For some reason, I was thinking about you today. Trying to remember all the details, your crooked long nose, the way you spoke, how the girls listened. Your Welsh accent and European clothes. It was all so easy.
You sensed want on people, their eagerness to know you, to be you and around you. Words even when acidic were lyrical to those you insulted. By nights end, everyone sounded like you.
We would put two packs of cigarettes and a bottle or two of scotch on the table under the darkness of winter, drink until the smoke formed clouds on the third floor of your odd one bedroom apartment you shared with your girlfriend.
We raced down the road. You in your BMW and me in the Buick. My couch on steroids verses your top down road hugger. I beat you on the straight path, the curves loved you. But most of all I remember how when I moved away, with my wife, way out on the east end, you would make a country ride out of coming to see me.
Car top down, you and your lovely girlfriend going out of your way, the whole way, taking the back roads. The point of moving out there was solitude. Far enough away where people would have to make an effort. Weeding out the meaningless conversation from everyday encounters. You encompassed that on every ride.
When the whole clan was there, you always showed up, 100 dollar bottles of wine in your hand. You knew the wife loved good wine. Somehow you and I always found ourselves with a bucket of ice and some good scotch out by the fire pit.

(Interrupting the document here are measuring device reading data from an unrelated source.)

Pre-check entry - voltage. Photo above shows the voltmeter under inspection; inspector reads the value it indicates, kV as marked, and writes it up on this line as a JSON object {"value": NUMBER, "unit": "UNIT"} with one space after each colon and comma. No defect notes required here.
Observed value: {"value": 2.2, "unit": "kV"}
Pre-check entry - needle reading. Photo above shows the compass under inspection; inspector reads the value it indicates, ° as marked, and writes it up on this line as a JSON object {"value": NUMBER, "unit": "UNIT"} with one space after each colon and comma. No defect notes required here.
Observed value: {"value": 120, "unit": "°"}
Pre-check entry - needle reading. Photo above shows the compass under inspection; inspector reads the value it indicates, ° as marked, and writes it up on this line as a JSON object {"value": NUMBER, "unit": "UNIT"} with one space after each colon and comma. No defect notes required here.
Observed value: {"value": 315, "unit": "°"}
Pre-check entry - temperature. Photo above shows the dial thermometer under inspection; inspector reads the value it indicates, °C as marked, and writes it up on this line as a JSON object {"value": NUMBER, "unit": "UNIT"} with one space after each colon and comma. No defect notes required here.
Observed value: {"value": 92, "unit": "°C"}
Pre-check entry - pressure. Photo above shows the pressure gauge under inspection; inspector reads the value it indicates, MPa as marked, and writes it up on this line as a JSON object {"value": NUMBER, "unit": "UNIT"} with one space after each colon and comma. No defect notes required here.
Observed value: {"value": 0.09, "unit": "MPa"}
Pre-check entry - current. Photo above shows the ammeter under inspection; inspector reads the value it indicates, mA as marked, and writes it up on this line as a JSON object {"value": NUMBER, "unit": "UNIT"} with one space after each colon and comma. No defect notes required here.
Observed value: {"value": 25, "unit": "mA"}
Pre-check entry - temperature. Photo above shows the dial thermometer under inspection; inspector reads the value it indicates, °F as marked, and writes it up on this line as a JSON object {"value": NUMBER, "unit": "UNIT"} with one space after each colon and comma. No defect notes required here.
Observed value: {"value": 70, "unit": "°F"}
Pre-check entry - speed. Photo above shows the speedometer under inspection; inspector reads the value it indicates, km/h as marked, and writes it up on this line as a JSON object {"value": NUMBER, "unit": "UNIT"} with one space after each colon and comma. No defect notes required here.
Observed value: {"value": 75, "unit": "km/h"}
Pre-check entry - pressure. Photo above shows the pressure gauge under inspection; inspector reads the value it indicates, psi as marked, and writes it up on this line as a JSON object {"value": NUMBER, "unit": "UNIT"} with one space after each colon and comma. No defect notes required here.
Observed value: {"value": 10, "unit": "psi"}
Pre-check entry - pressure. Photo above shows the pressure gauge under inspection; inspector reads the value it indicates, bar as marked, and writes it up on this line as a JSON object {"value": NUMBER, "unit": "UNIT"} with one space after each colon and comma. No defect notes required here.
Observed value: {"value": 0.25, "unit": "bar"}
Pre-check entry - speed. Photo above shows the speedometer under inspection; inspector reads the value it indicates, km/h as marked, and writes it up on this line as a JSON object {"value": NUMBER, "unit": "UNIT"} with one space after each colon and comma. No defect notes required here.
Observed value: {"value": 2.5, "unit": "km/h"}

My divorced cousin asked you, like Americans do, “What do you do?”.
“Rum runner” you said.
Your wallet impressed her the most but her false cares didn’t impress you. She asked for months “Who was that friend of yours?”
I called you Andy, the name you hated the most.
“His name is Andy.”
Because that was all she needed to know.
It was all you wanted her to know.
Then the dot com bubble burst, millions of dollars were lost, dreams extinguished and lives crushed.
You moved to a fishing village somewhere in Spain, fell in love for the first time, like nothing ever happened. It was always so easy for you.